Excerpted passage:
....................

Chapter 15 Bayesian Inference for Gaussian Process(Lecture on 02/23/2021)

When the data (y,x) has a highly nonlinear relationship, the way to perform a regression model is to assume y=f(x)+ϵ, where f is an unknown function. We use GP as the prior for f. Assume f\sim GP(\mu,C_{\nu}(\cdot,\cdot,\boldsymbol{\theta})), it means that \begin{equation} \begin{pmatrix} f(\mathbf{x}_1) & \cdots & f(\mathbf{x}_n)\end{pmatrix} \sim N(\mu\mathbf{1},H) \tag{15.1} \end{equation} where H=(H_{ij})_{i,j=1}^n and H_{ij}=C_{\nu}(\mathbf{x}_i,\mathbf{x}_j;\boldsymbol{\theta}). A commonly used covariance kernel is the Matern covariance kernel, defined as \begin{equation} C_{\nu}(d,\phi,\sigma^2)=\sigma^2\frac{2^{1-\nu}}{\Gamma(\nu)}(\sqrt{2\nu}\phi d)^{\nu}K_{\nu}(\sqrt{2\nu}\phi d) \tag{15.2} \end{equation} where d=||\mathbf{x}_i-\mathbf{x}_j|| is the Euclidean distance between \mathbf{x}_i and \mathbf{x}_j.

Now, the regression model can be written as \begin{equation} \begin{split} &y=f(\mathbf{x})+\epsilon\\ &\epsilon\stackrel{i.i.d.}{\sim}N(0,\tau^2),\quad f\sim GP(\mu,C_{\nu}) \end{split} \tag{15.3} \end{equation}

As a bayesian statistician, we want to find the posterior distribution of f, that is f|y_1,\cdots,y_n.

Let us have the data (y_1,\mathbf{x}_1),\cdots,(y_n,\mathbf{x}_n), then \begin{equation} \begin{pmatrix} f(\mathbf{x}_1) & \cdots & f(\mathbf{x}_n)\end{pmatrix}^T \sim MVN(\mu\mathbf{1},\Sigma) \tag{15.4} \end{equation} where \Sigma=\sigma^2\mathbf{H}(\phi). For simplicity, assume we work with the exponential covariance function \begin{equation} C_{\nu}(\mathbf{x}_i,\mathbf{x}_j,\phi,\sigma^2)=\sigma^2\exp(-\phi||\mathbf{x}_i-\mathbf{x}_j||) \tag{15.5} \end{equation} then \mathbf{H}(\phi) is an n\times n matrix with the (i,j)th entry of H(\phi) is given by exp(-\phi||\mathbf{x}_i-\mathbf{x}_j||).

....................

Dataset rows:
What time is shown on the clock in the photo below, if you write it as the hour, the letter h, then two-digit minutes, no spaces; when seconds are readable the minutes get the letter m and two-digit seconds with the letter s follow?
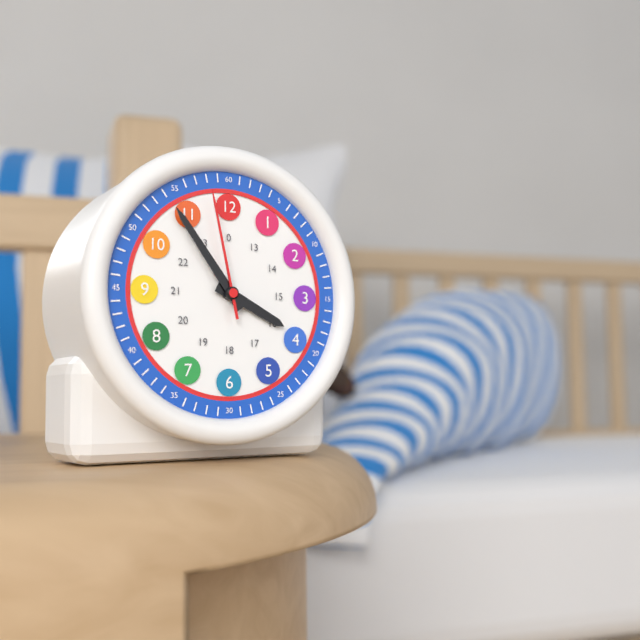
3h54m58s
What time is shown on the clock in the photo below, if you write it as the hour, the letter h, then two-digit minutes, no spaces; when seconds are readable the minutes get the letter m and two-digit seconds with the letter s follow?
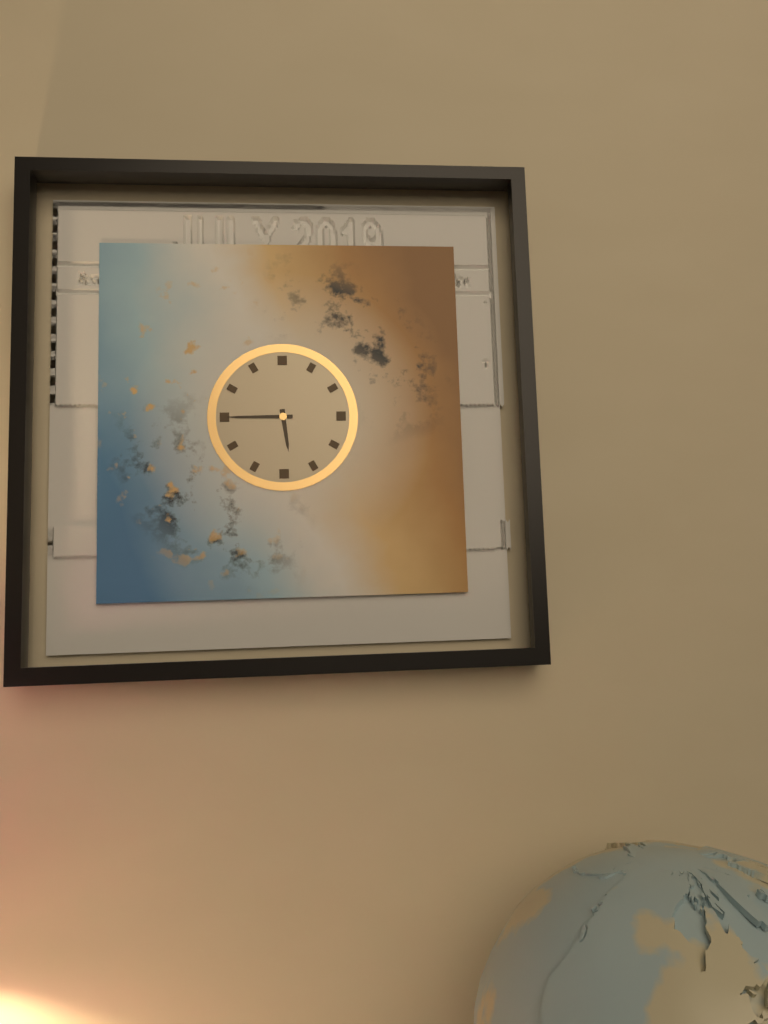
5h45
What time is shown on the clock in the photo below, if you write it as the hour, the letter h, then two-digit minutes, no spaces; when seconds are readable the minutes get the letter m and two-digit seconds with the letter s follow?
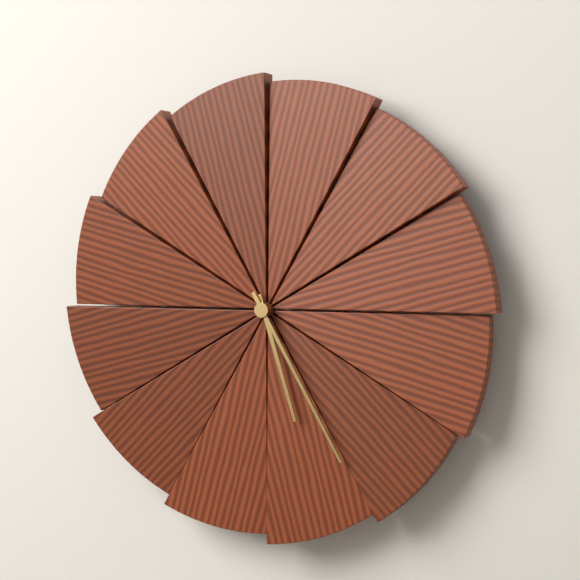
5h25
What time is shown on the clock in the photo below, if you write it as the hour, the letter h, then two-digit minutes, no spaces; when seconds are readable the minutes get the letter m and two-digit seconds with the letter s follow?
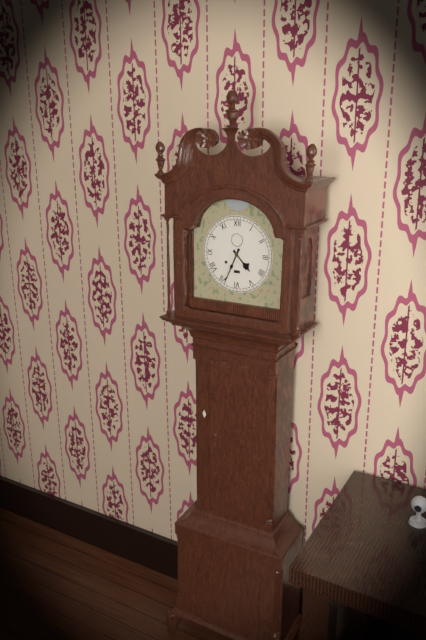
4h34
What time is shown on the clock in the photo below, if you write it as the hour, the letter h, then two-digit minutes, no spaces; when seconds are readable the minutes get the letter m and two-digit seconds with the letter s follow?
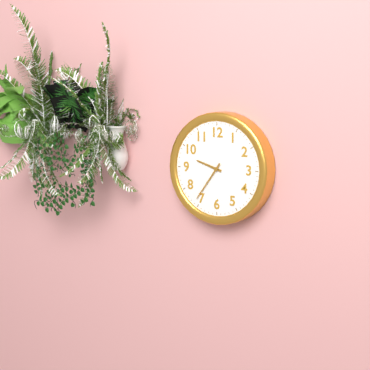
9h36
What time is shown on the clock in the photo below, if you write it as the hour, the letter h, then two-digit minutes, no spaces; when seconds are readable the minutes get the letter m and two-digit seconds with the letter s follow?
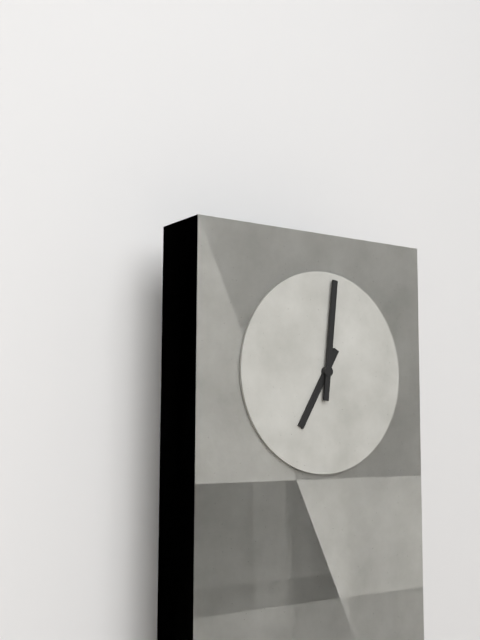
7h01
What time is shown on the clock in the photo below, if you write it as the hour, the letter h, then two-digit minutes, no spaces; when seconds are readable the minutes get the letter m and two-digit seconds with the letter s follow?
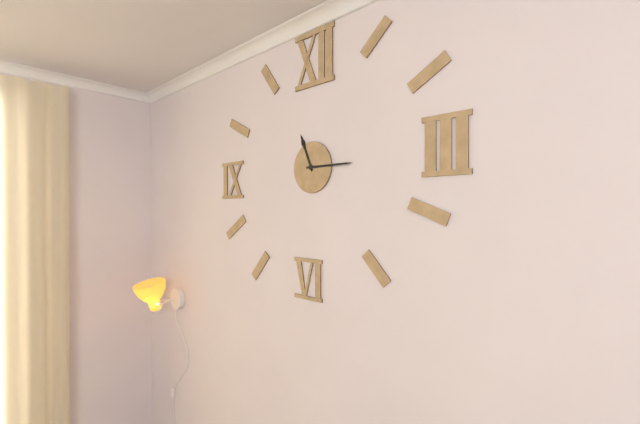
11h15
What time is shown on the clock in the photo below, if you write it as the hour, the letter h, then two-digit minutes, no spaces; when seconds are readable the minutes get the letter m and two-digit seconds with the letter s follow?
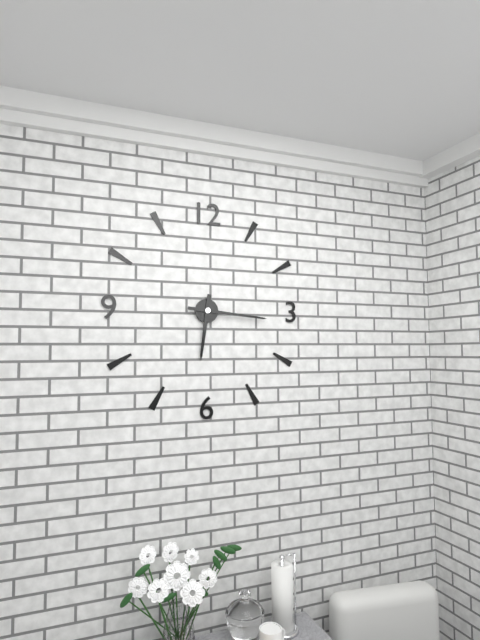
6h16
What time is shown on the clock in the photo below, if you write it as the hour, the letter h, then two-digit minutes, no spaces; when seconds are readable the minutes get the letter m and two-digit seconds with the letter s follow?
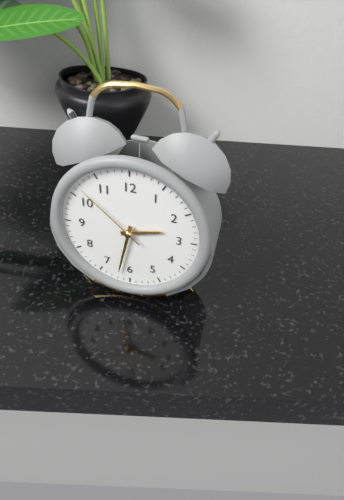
2h32m52s
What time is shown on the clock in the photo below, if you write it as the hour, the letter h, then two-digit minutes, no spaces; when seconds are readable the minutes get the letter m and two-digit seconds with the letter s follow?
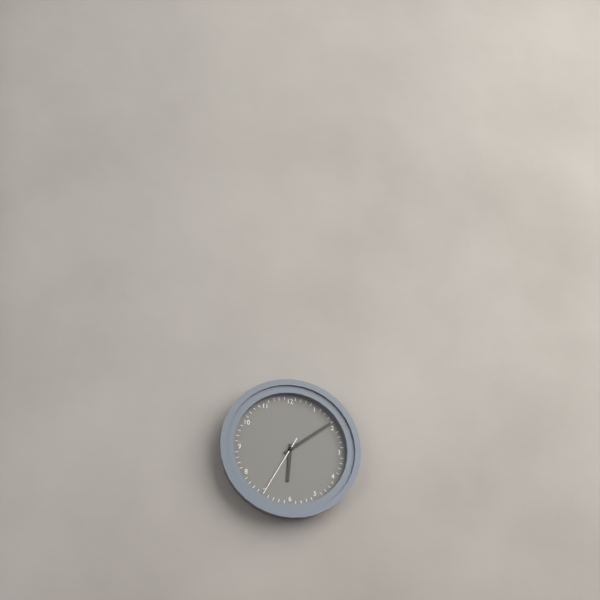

....................

Required tasks:
1: In the Gaussian process lecture notes, what does d stand for in the Matern covariance kernel?
2: Write the next part of the Gaussian process lecture notes, picking up after the last sentence.

Answers:
1: The Euclidean distance between x_i and x_j.

2:
Let \mu\sim P(\mu)=N(\mu|a_{\mu},b_{\mu}), \sigma^2\sim P_{\sigma}(\sigma^2)=IG(\sigma^2|a_{\sigma},b_{\sigma}), \tau^2\sim P_{\tau^2}(\tau^2)=IG(\tau^2|a_{\tau},b_{\tau}) and \phi\sim P_{\phi}(\phi)=Unif(a_{\phi},b_{\phi}) be the prior distribution for the model parameters. Utlimately it turns out that the model can be written hierarchically as: \begin{equation} \begin{split} &\mathbf{y}\sim N(\begin{pmatrix} f(\mathbf{x}_1) & \cdots & f(\mathbf{x}_n)\end{pmatrix}^T,\tau^2I)\\ &\begin{pmatrix} f(\mathbf{x}_1) & \cdots & f(\mathbf{x}_n)\end{pmatrix}^T \sim MVN(\mu\mathbf{1},\Sigma)\\ &\mu\sim N(\mu|a_{\mu},b_{\mu}),\quad \sigma^2\sim IG(\sigma^2|a_{\sigma},b_{\sigma})\\ &\tau^2\sim IG(\tau^2|a_{\tau},b_{\tau}),\quad \phi\sim Unif(a_{\phi},b_{\phi}) \end{split} \tag{15.6} \end{equation}

Just for notational simplicity, denote \boldsymbol{\theta}=\begin{pmatrix} f(\mathbf{x}_1) & \cdots & f(\mathbf{x}_n)\end{pmatrix}^T, our job is to estimate the posterior distribution of \mu,\tau^2,\sigma^2,\phi and \boldsymbol{\theta}.

  1. There is some issues with directly build a sampler for \mu,\tau^2,\sigma^2,\phi and \boldsymbol{\theta} together. It is hard for the chain to converge. Therefore, in practice, we usually marginalize out \boldsymbol{\theta} at first.

  2. \sigma^2 and \phi can not be jointly estimated consistently. One solution is to estimate \sigma^2 without any constrains, while put a uniform prior on a small range for \phi. Typically the range is set as [\frac{3}{\max(d)},\frac{3}{\min(d)}], where d=\{|x_i-x_j|:|x_i-x_j|\neq 0\}.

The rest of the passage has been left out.